An ultrasonic cleaner is another means of cleaning brass; they use high-frequency sound waves to create small bubbles, which agitate the liquid contained in the tub. While I can’t exactly prove it, ultrasonic cleaners are the best choice for match-grade ammunition, as the cleaning process keeps the internal case volume as uniform as possible. They’re also a great tool for cleaning reloading dies, and you may be amazed at what comes out of your dies.
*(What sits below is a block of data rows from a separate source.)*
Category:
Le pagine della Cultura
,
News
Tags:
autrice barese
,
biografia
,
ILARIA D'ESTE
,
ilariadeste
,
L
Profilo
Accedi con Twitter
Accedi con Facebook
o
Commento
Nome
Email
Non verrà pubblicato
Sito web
Bit of brass from cases, shavings of bullet jackets, and burnt primer residue all mix with case lube to create a greasy, abrasive paste that can harden over time.
I’ve come to enjoy the RCBS Ultrasonic Cleaner II, as it’s easy to use and has a six-liter tub, so all sorts of things can be cleaned in that unit—from brass cases, dies, handgun parts and rifle bolts, to the wife’s jewelry. I can fit a full-size 1911 in the tub, and the basket holds a considerable number of brass cases, even the big magnums. It features a timer that can be set from 1 to 30 minutes, and a convenient drain valve is used with the provided drain hose. You can use plain old tap water, distilled water or one of the many solutions designed to work best with brass cases or gun parts. I’ve had excellent results with Lyman’s TurboSonic solutions.
Be Gone with Die Scum
I give my dies a good spray with an aerosol solvent or good old Hoppe’s No. 9 to help remove built-up copper, lead and brass—I then send them to the ultrasonic. Toss your reloading dies in the basket, and in 5 minutes or so, a whole bunch of gunk will be removed. Every so often I clean the dies, shellholders and any other tool that looks like it’s getting a bit funky. Just be sure to use a light coat of oil on steel parts to prevent rust. Some good cotton swabs or lint-free cotton cloths can be used to apply oil to the nooks and crannies, and then to remove any excess.
Many reloaders like to use the ultrasonic for the first stage of cleaning brass cases, and then send them directly to the vibratory tumbler for the second stage. Where the ultrasonic cleaner will do the majority of the cleaning, the abrasive media of the tumbler will act as a polishing stage.
In addition to cleaning the cases and dies, I even clean the presses once in a while: I’ll take an aerosol can of brake cleaner or Hoppe’s Gun Medic and give the press’ threads, ram and joints a good spray, and then brush and wipe away any debris I can get to. A light oiling prevents rust and keeps the parts moving smoothly.
I save the small packets of silica gel wherever I find them and place them in the die boxes to keep any moisture away from my dies. Sweat is corrosive, so I try to keep things oiled. Should I forget to wipe the dies down, however, and they sit in the box for a while, I’ve got a rusty surprise waiting for me when I open that box again.
Your reloading tools, if properly cared for, will give you a lifetime of use. I’ve got a number of buddies who routinely use presses and dies that are over 40 years old. A little bit of love can go a long way.